I walk most days on an old railway line, above the streets, where the wooden crossties have mostly sunk into the ground. There is a beaten path surrounded on both sides by wild vegetation. In spring, a stand of pale yellow mulleins is scattered across the land bordering the trail. This landscape is my home ground, a place between the crowded, residential city neighborhood where I live, and the dull set of shops and businesses around us.
To me, there is majesty in this landscape, with its acute angles and curving roads, its trees often growing on an angle, next to a concrete parking lot or driveway. The yellow-orange street lines and traffic light boxes become decorative, the light and shadows on the buildings take poetic forms, and the complex network of markers and differences in scale, help me to define the dynamic space which I have found, in my painting subject.
I call it “no woman’s land”. It belongs to no one, and when I enter it, to work on a painting or to search for a new one, I can feel my first breath there as one of freedom.
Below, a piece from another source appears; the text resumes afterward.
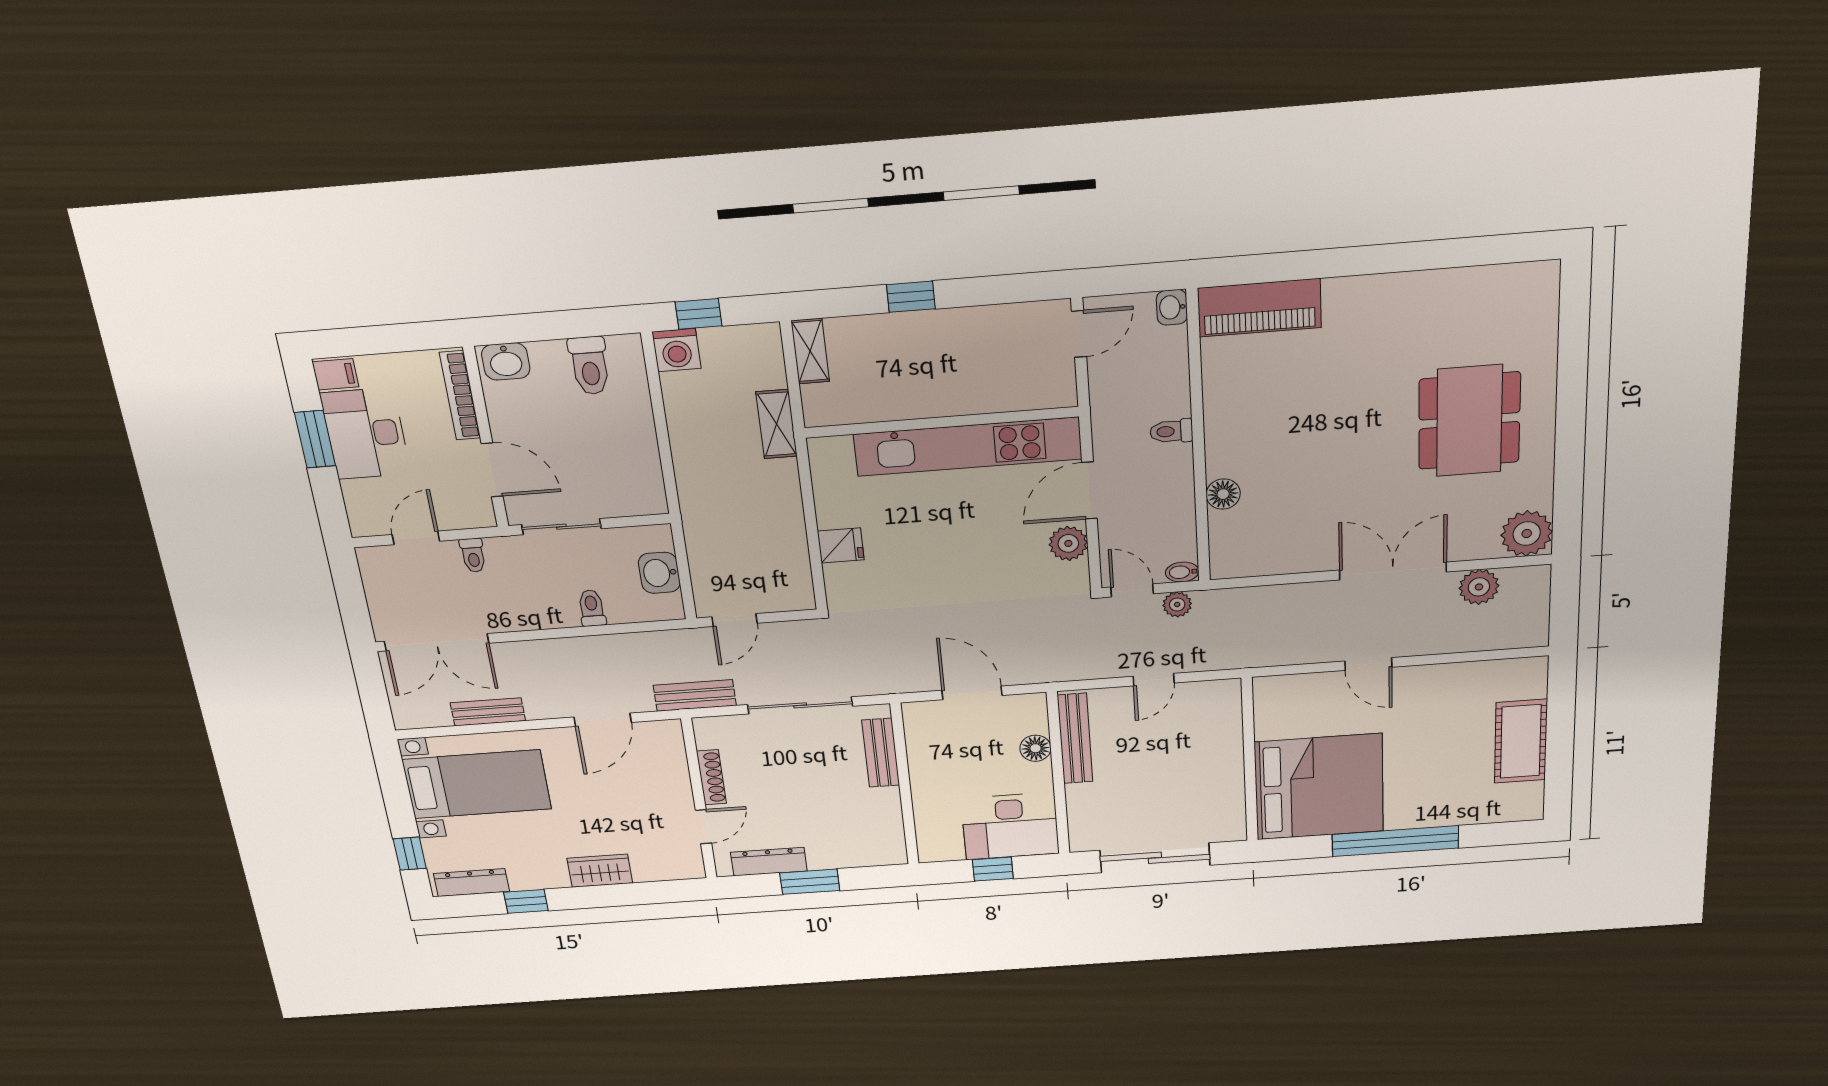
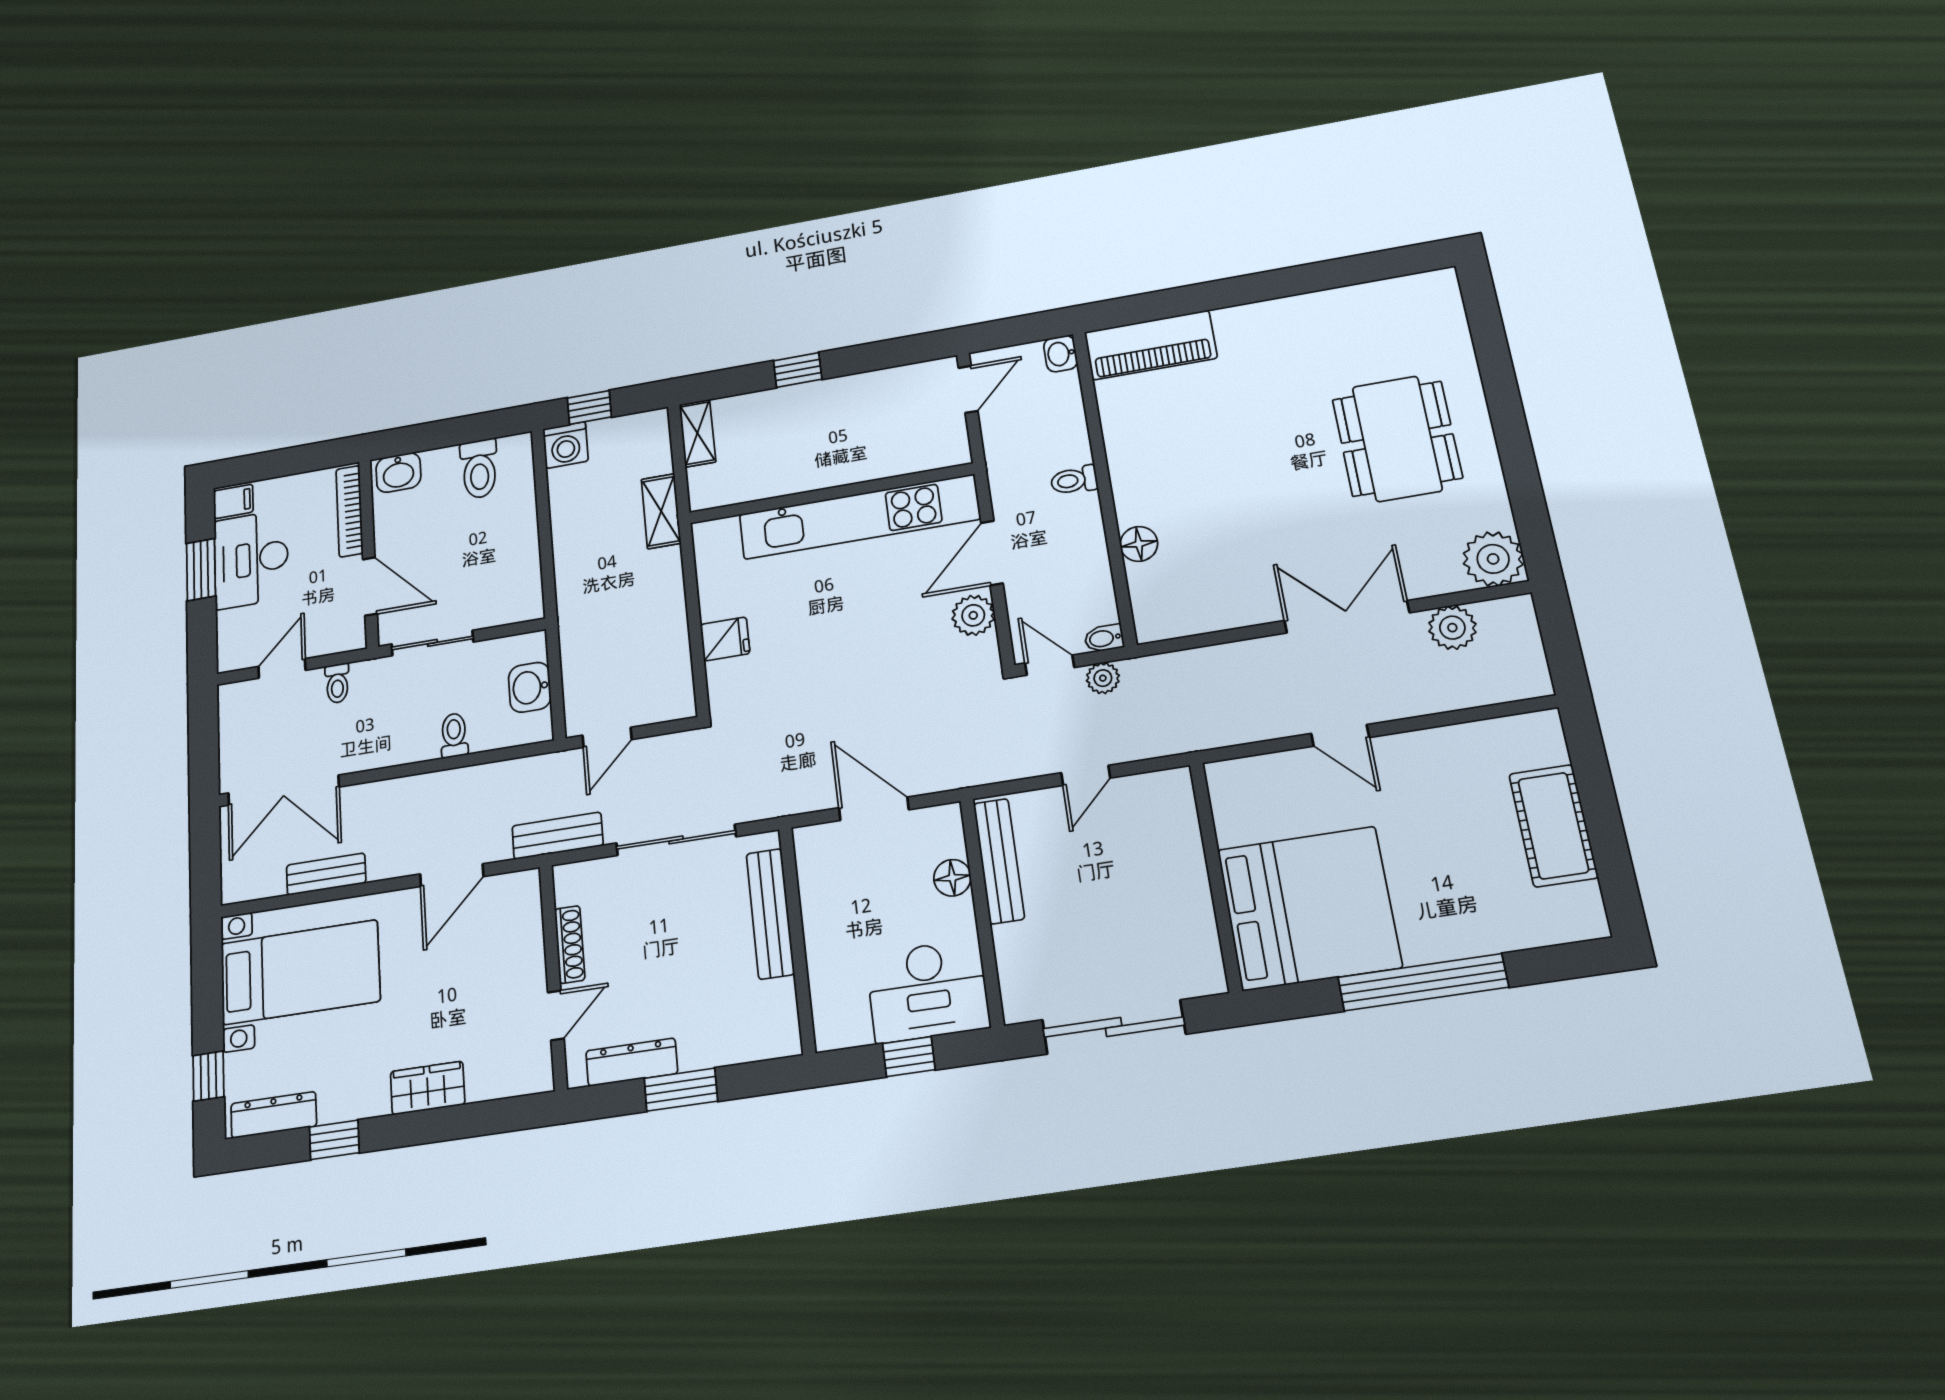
bench: (881, 753) -> (770, 914), width x1.36

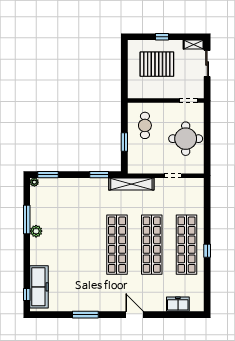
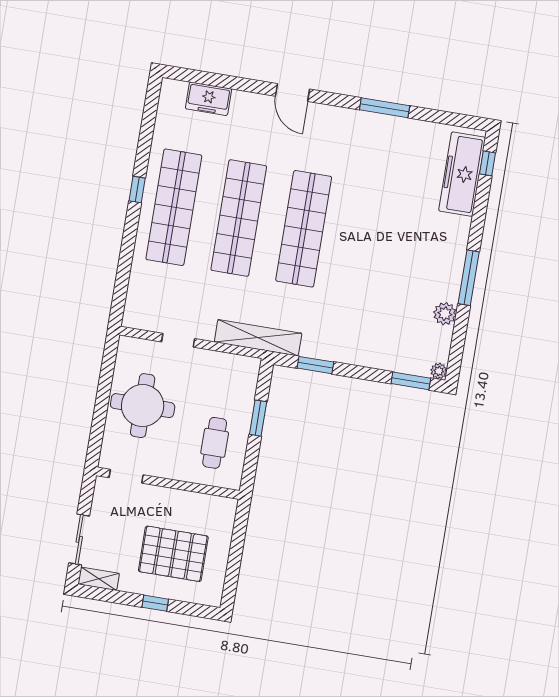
window: (27, 220) -> (469, 278), moved
plant: (36, 231) -> (445, 314), moved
When the pandemic forced me to stay in, I found painting subjects out the window, looking down on the parking lot across the street. There is a wildness in the junky collection of cars, weeds, old buildings with sagging roofs, and factory buildings converted into housing, which drew me in, to start a painting. The weed trees punctuate the rows of conjoined houses on the hills. The colored windows and house fronts create a harmony with the changing colors of the foliage. The graphic shadows and curving chain-link fence lines define the structure of each painting.
It is a very difficult thing to keep looking at my subjects, over and over, through the slight changes of light as the season advances, and the quick changes as the day advances, knowing that my capture of this complex reality, will always be a partial one. I may go out over the time of several months, to record direct information about the subject, and to respond to the changing light and sky. I work in oil paint on canvas, directly from the subject. I measure and re-measure, because accurate details aid in the expression of the space as a whole. This is the way I have found to capture beauty.